Catastrophic flooding and prolonged wet periods caused significant damage
to agricultural production. In a region where surface drainage has historically
been the only means of removing excess water, producers are increasingly
beginning to consider subsurface drainage as a water management tool.
Drainage research and demonstration sites were established on cooperating
farms in Brooks, Minnesota, and Hunter, North Dakota, as well as the Northwestern
Research and Outreach Center in Crookston, Minnesota. Researchers are
investigating the response of a wheat-soybean-sugarbeet crop rotation
to subsurface drainage.
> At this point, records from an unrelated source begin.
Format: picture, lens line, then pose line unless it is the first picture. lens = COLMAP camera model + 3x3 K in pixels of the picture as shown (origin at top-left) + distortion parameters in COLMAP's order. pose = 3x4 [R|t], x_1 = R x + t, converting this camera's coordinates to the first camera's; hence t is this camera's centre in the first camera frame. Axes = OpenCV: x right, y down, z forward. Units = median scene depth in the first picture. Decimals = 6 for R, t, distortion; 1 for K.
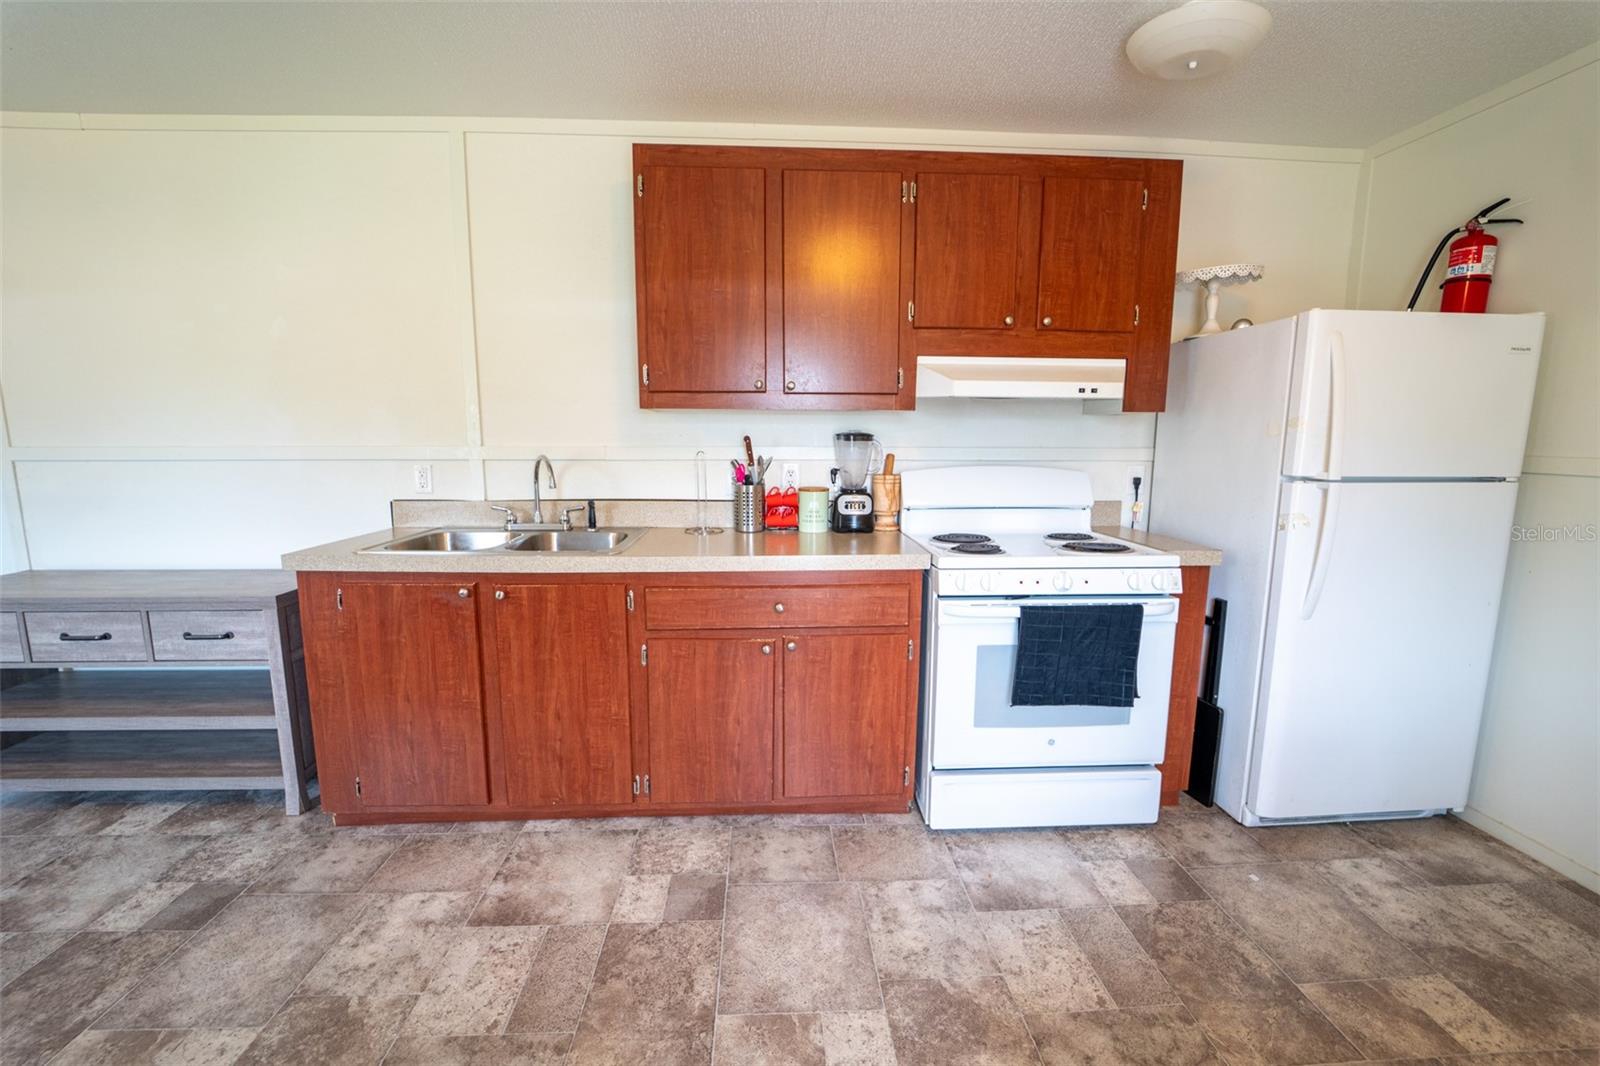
lens RADIAL K [[647.8, 0, 803.4], [0, 647.8, 532.2], [0, 0, 1]] dist [-0.025277, 0.001827]
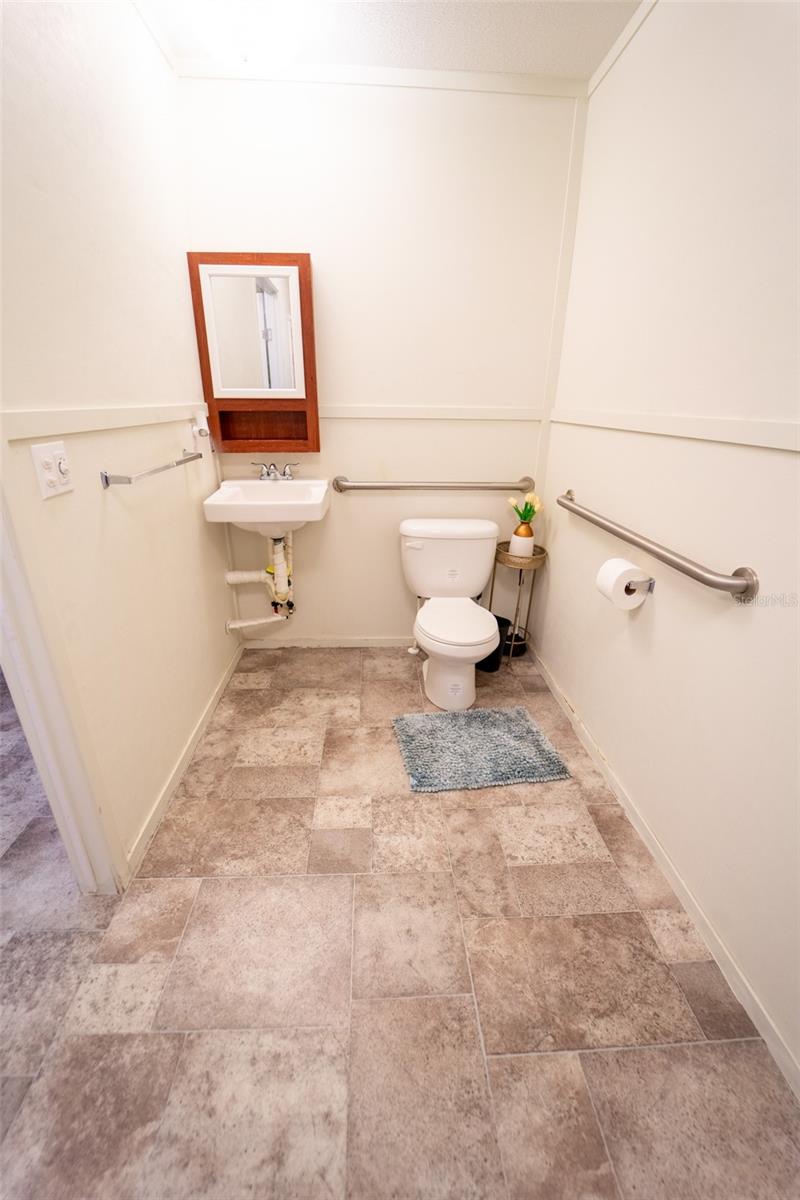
lens RADIAL K [[485.9, 0, 396.3], [0, 485.9, 610.1], [0, 0, 1]] dist [-0.025277, 0.001827]
pose [[-0.007592, 0.402596, -0.915346, 0.539831], [-0.159934, 0.903100, 0.398536, -0.185222], [0.987099, 0.149420, 0.057533, 1.266447]]
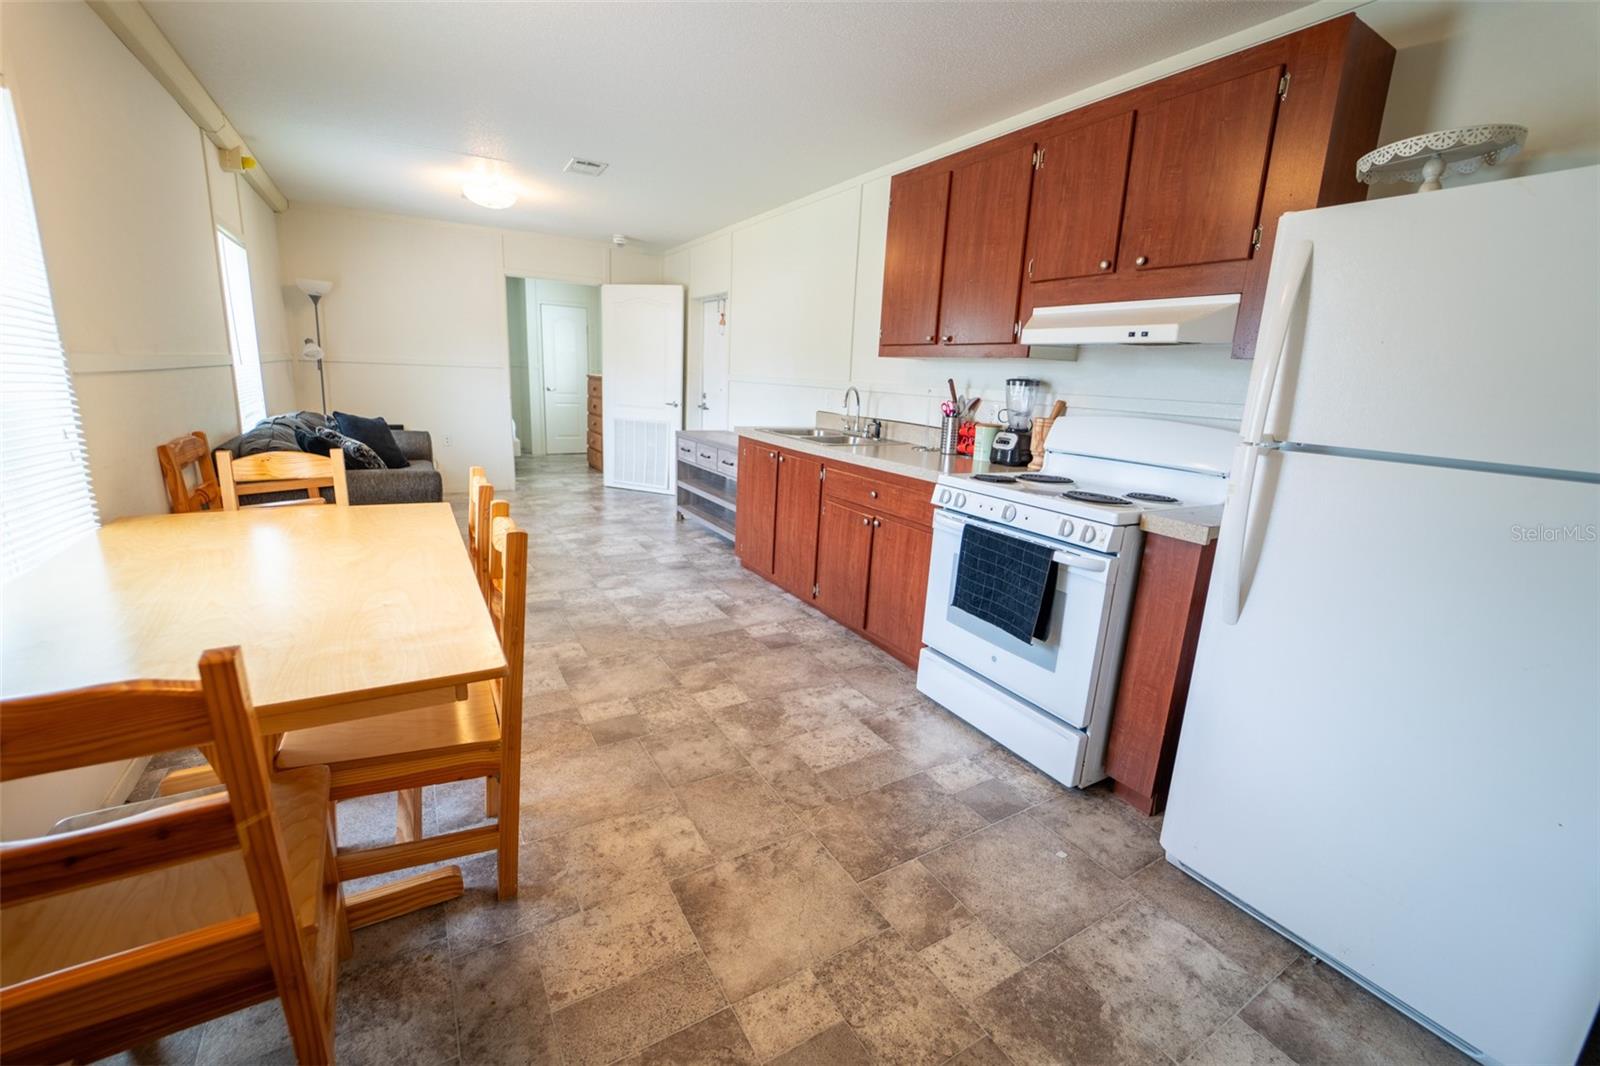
lens RADIAL K [[647.8, 0, 799.7], [0, 647.8, 532.1], [0, 0, 1]] dist [-0.025277, 0.001827]
pose [[0.465343, 0.225398, -0.855951, 0.693273], [-0.174184, 0.971443, 0.161114, -0.003847], [0.867823, 0.074120, 0.491315, 0.090056]]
Three drainage spacings are being evaluated compared
to undrained conditions. The drain spacings correspond to 1/4-, 1/2- and
3/4-inch of water removal per 24-hour period. Automated measurement of
soil moisture and temperature, watertable depth, drainage flow, and annual
crop yield will be conducted over a three-year period. In addition, the
hydrologic impacts of drainage will be assessed by simulating rainfall
on portions of the drainage systems and monitoring surface runoff. Soil
moisture measurements will be used to estimate field trafficability during
spring and fall field operations. Grab sampling will be performed for
water quality measurements. Observed drainage flow, soil moisture, crop
yield, and watertable height will be used to calibrate and validate a
computer drainage model to simulate crop response to drainage over a long
climatic record.
Results
Crop yield, soil moisture and temperature, and water table and drainage flow data have been collected during the 2001 and 2002 growing seasons. Crops showed a modest to strong response to drainage during these two years. Economics are being evaluated and computer simulation has been initiated to estimate crop yield response to drainage for other soil types and over long climatic records.